Needed from the data below: all lines that contain the word "label".
_ _ _ _ _ _ _
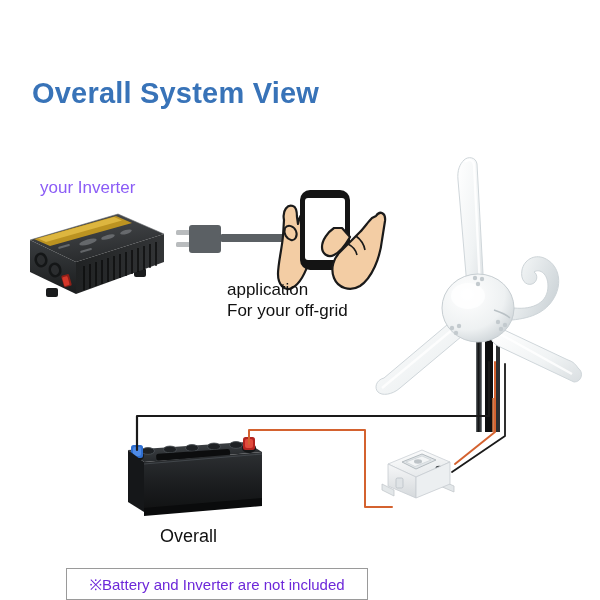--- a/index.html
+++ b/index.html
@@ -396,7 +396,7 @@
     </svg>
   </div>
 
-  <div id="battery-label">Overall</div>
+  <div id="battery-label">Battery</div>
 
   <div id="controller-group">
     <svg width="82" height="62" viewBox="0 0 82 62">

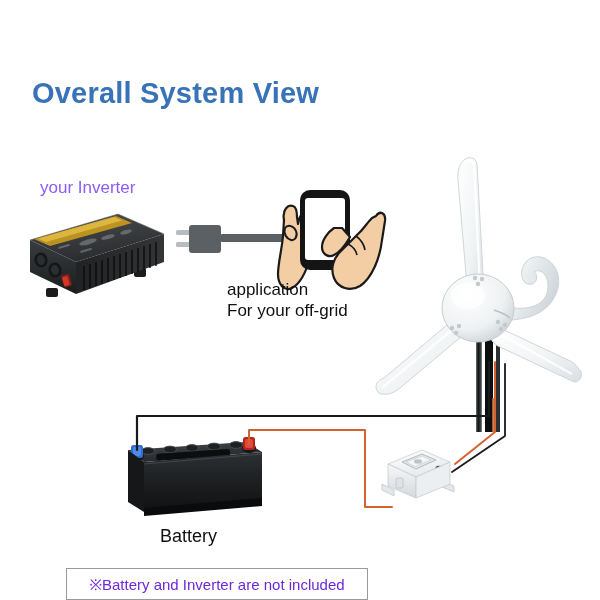--- a/index.html
+++ b/index.html
@@ -137,7 +137,7 @@
   }
   #disclaimer-text {
     font-size: 15px;
-    color: #6d28d9;
+    color: #000000;
     white-space: nowrap;
   }
 </style>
_ _ _ _ _ _ _
__Task solution__.
-  <div id="battery-label">Overall</div>
+  <div id="battery-label">Battery</div>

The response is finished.